Problem → Apart from the pictures, every entry below must be given again exactly.

━━━━━━━━━━━━━━━━

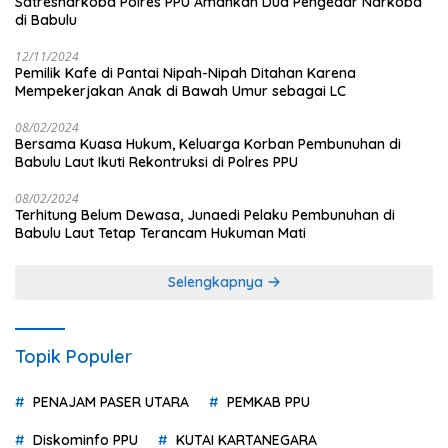
Satresnarkoba Polres PPU Amankan Dua Pengedar Narkoba
di Babulu
12/11/2024
Pemilik Kafe di Pantai Nipah-Nipah Ditahan Karena
Mempekerjakan Anak di Bawah Umur sebagai LC
08/02/2024
Bersama Kuasa Hukum, Keluarga Korban Pembunuhan di
Babulu Laut Ikuti Rekontruksi di Polres PPU
08/02/2024
Terhitung Belum Dewasa, Junaedi Pelaku Pembunuhan di
Babulu Laut Tetap Terancam Hukuman Mati
Selengkapnya
Topik Populer
PENAJAM PASER UTARA
PEMKAB PPU
Diskominfo PPU
KUTAI KARTANEGARA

━━━━━━━━━━━━━━━━

Solution →
Satresnarkoba Polres PPU Amankan Dua Pengedar Narkoba
di Babulu
12/11/2024
Pemilik Kafe di Pantai Nipah-Nipah Ditahan Karena
Mempekerjakan Anak di Bawah Umur sebagai LC
08/02/2024
Bersama Kuasa Hukum, Keluarga Korban Pembunuhan di
Babulu Laut Ikuti Rekontruksi di Polres PPU
08/02/2024
Terhitung Belum Dewasa, Junaedi Pelaku Pembunuhan di
Babulu Laut Tetap Terancam Hukuman Mati
Selengkapnya
Topik Populer
PENAJAM PASER UTARA
PEMKAB PPU
Diskominfo PPU
KUTAI KARTANEGARA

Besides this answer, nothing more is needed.